When the January figures came out last month, there was much speculation in the UK travel trade that the drop-off in February travel could have been due to UK travelers canceling their plans to visit the United States because of a negative reaction to the new U.S. President, Donald Trump. It’s difficult to make a correlation that is statistically justifiable, so we’ve prepared the following table that puts the January 2017 decline and the February 2017 increase in a larger context.
Other notes on the latest ONS release:
—For the last three months measured (December, January and February) travel to the USA by Britons was up by 4 percent.
—For the year-to-date total of 2017 (January and February) vs. the year-to-date total for the same two months in 2016, travel to the USA by Britons is up by 1 percent.
—For the last 12 months for which data are available (March 2016 through February 2017), travel to the USA by Britons is up by 3 percent over the comparable period a year before.
The strong U.S. dollar seems to have had little impact. The increase in travel seen in the above table comes despite the fact that that the British pound fell from $1.44 vs. the dollar on April 23, 2016 to $1.22 six months later on October 23, 2016, and rested at $1.28 earlier this week on April 23, 2017.
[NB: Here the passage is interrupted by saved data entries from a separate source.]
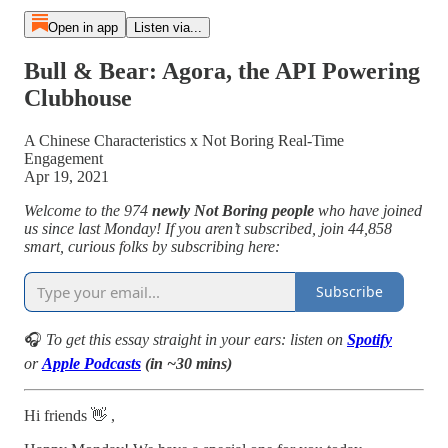
Open in app
Listen via...
Bull & Bear: Agora, the API Powering
Clubhouse
A Chinese Characteristics x Not Boring Real-Time
Engagement
Apr 19, 2021
Welcome to the 974
newly Not Boring people
who have joined
us since last Monday! If you aren’t subscribed, join 44,858
smart, curious folks by subscribing here:
Subscribe
🎧
To get this essay straight in your ears: listen on
Spotify
or
Apple Podcasts
(in ~30 mins)
Hi friends 👋 ,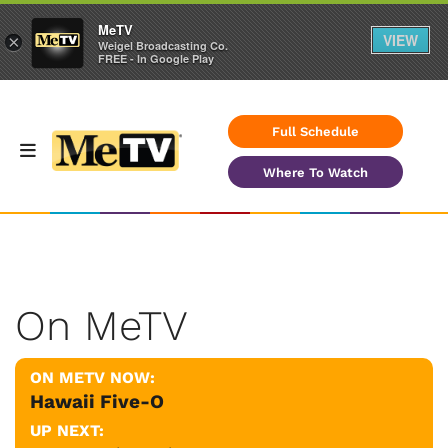
MeTV
VIEW
×
Weigel Broadcasting Co.
FREE - In Google Play
Full Schedule
Where To Watch
On MeTV
ON METV NOW:
Hawaii Five-O
UP NEXT:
Low Fares May Offset other Factors: Perhaps contributing to the resilient outbound travel numbers on the part of Brits is the fact that airfares from the UK have dropped by an average of 10 percent over the past 12 months with long-haul ticket prices down by an average of 7 percent, according to fare comparison site Skyscanner.
The site said the biggest price drop was on flights to Vancouver, with fares down 18 percent year on year; fares to Boston were down by 13 percent; and fares to Las Vegas were about 9 percent less. (There were no other major North American cities listed in the Skyscanner release announcing the results of its study.)